▸ **PROBLEM TO SOLVE**
Where the listing below has a line with "vfov_deg: 71.6", write out exactly that line and every line after it, stopping after the line with "f_number: 1.78".

▸ **DATASET RECORDS**

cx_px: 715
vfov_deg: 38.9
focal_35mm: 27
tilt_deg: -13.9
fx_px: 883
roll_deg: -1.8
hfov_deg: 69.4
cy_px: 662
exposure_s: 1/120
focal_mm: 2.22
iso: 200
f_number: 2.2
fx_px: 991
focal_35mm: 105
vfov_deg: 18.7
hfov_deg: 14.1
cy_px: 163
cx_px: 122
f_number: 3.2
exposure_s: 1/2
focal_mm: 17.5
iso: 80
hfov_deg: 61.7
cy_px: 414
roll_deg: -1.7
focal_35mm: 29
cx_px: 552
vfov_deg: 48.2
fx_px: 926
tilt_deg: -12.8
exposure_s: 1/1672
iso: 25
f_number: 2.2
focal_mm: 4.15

---

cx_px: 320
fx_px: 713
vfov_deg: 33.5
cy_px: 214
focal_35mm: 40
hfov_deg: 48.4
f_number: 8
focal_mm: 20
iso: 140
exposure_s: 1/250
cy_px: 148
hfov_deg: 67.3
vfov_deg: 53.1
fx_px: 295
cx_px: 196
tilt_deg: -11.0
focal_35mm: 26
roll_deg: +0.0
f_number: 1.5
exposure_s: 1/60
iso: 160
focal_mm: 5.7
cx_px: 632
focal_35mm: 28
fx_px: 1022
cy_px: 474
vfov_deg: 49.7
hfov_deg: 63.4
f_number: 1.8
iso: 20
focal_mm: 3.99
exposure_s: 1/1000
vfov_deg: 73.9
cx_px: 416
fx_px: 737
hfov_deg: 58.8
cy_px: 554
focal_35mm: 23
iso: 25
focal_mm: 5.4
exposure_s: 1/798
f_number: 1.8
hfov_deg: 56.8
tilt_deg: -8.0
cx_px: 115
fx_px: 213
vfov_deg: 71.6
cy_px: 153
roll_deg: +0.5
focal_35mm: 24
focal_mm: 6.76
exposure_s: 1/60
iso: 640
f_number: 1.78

▸ **TASK SOLUTION**
vfov_deg: 71.6
cy_px: 153
roll_deg: +0.5
focal_35mm: 24
focal_mm: 6.76
exposure_s: 1/60
iso: 640
f_number: 1.78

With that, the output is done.